Temuan yang tepat waktu juga merupakan perintah terbaru yang dikeluarkan oleh Presiden Biden tentang perubahan iklim, yang menyerukan perlindungan 30% dari tanah dan air AS, lebih dari 12% saat ini, dan “pengembangan rencana untuk mempromosikan perlindungan Hutan hujan Amazon.” dan ekosistem penting lainnya yang berfungsi sebagai penyerap karbon global. “
“Bukti menunjukkan bahwa kita berada di tengah-tengah kepunahan besar-besaran yang telah kita lihat lima kali sebelum rencana,” kata Christopher Wolf, kepala penelitian, peneliti pasca doktoral di Oregon State University Forest College. “Kawasan lindung secara formal telah diusulkan sebagai alat pertama untuk mengurangi deforestasi, dan dengan demikian memberantas spesies dan memperlambat penyimpanan karbon.”

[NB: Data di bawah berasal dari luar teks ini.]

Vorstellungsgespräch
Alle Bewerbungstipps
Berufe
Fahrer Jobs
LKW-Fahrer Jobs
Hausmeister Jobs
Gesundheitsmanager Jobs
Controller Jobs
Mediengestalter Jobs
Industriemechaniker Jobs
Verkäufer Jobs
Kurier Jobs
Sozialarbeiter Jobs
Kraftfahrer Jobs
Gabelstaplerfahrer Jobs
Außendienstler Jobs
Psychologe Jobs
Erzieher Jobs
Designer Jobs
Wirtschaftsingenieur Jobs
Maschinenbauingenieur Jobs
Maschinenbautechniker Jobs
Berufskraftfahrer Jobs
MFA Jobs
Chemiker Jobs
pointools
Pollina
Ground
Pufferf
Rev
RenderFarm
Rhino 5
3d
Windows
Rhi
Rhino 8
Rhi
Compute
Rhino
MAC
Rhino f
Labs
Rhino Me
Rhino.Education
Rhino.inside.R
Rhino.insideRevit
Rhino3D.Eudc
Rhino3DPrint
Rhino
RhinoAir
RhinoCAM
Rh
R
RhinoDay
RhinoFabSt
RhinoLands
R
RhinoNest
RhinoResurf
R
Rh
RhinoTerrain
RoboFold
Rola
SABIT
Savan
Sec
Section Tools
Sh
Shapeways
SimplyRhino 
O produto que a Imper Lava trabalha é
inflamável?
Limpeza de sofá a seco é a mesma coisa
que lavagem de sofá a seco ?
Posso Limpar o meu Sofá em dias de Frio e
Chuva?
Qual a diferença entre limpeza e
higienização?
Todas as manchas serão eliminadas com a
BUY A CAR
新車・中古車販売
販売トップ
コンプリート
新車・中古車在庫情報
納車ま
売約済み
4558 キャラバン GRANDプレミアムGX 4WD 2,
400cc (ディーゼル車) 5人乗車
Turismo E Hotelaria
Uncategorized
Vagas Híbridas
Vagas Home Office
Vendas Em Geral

Hutan Kalimantan. Kredit: Universitas Negeri Oregon
Karena kawasan lindung diyakini sebagai pandangan komprehensif pertama dalam membatasi efektivitas pembatasan kehilangan hutan, Wolf dan kolaborator menggunakan Database Kawasan Lindung Dunia dan peta perubahan hutan untuk menghitung laju perubahan di kawasan lindung. Angka tersebut kemudian dibandingkan dengan mereka yang berada di wilayah kontrol dengan karakteristik yang sama, seperti ketinggian, kemiringan, dan kedekatan dengan lokasi kepadatan penduduk yang tinggi.
Mereka menemukan bahwa laju deforestasi di kawasan lindung 41% lebih rendah daripada di kawasan tak terlindungi. Mereka juga menemukan bahwa perkiraan pertama yang menunjukkan bahwa 15,7% hutan bumi dilindungi dari deforestasi terlalu optimis.
“Jelas bahwa tidak cukup menyebut kawasan hutan sebagai ‘dilindungi’ dan menganggap itu yang sebenarnya terjadi,” kata Wolf. “Ketika Anda melihat efektivitas konservasi, Anda tidak dapat secara metrik bergantung pada jumlah lahan yang dilindungi secara resmi. Hampir sepertiga dari semua kawasan lindung berada di bawah tekanan manusia yang intens.”
Laju deforestasi di kawasan lindung tertinggi di Afrika, Eropa dan Amerika Selatan dan terendah di Oceania (Australia, Selandia Baru, Papua Nugini dan rantai pulau di sekitarnya).
Dari 63 negara yang disurvei, 34 paling sedikit 17% kawasan hutannya dilindungi, hal ini sejalan dengan persentase yang ditetapkan oleh Convention on Biological Diversity.
Selandia Baru menempati peringkat pertama dalam hal persentase kawasan lindung dalam hal efisiensi dan China pada akhirnya. Kawasan lindung di Afrika Selatan adalah yang paling efektif, karena laju deforestasi delapan kali lebih rendah daripada di kawasan kontrol. Tiga negara yang kehilangan tutupan hutan tercepat berada di Sierra Leone, Malaysia dan Kamboja.
“Ada berbagai tingkat kontrol dan penegakan efektivitas kawasan lindung dan uang yang tersedia untuk mereka terbatas,” kata Wolf. “Sayangnya, penelitian kami menunjukkan bahwa jika kawasan lindung jarang dilakukan, hal itu memperlambat deforestasi. Dan secara umum, semakin luas kawasan lindung, semakin tinggi laju hilangnya hutan.”
Ini memiliki implikasi penting untuk target 17% yang ditetapkan oleh Konvensi Keanekaragaman Hayati, kata penulis Matt Betts, direktur Jaringan Penelitian Keanekaragaman Hayati Hutan di Departemen Ekosistem dan Masyarakat Hutan.
“Jika Anda mempertimbangkan keefektifan perlindungan kawasan lindung, tujuan awal itu seharusnya hampir dua kali lipat,” katanya.
Referensi: Christopher A, Taal Levi, William J. Ripple, Diego A. Zárrate-Charry dan Matthew G. Betts, 11 Februari 2021, “Laporan hutan untuk kawasan lindung dunia.” Ekologi dan Evolusi Alam.
DOI: 10.1038 / s41559-021-01389-0
Wolf and Betts berkolaborasi dengan Forest Riple College William Ripple dan Taal Levi dari OSU University of Agricultural Sciences dan Diego Zarrate-Charry dari Bogotá, PhD, Proyek Konservasi Air dan Lahan Chili. D. Universitas Kehutanan.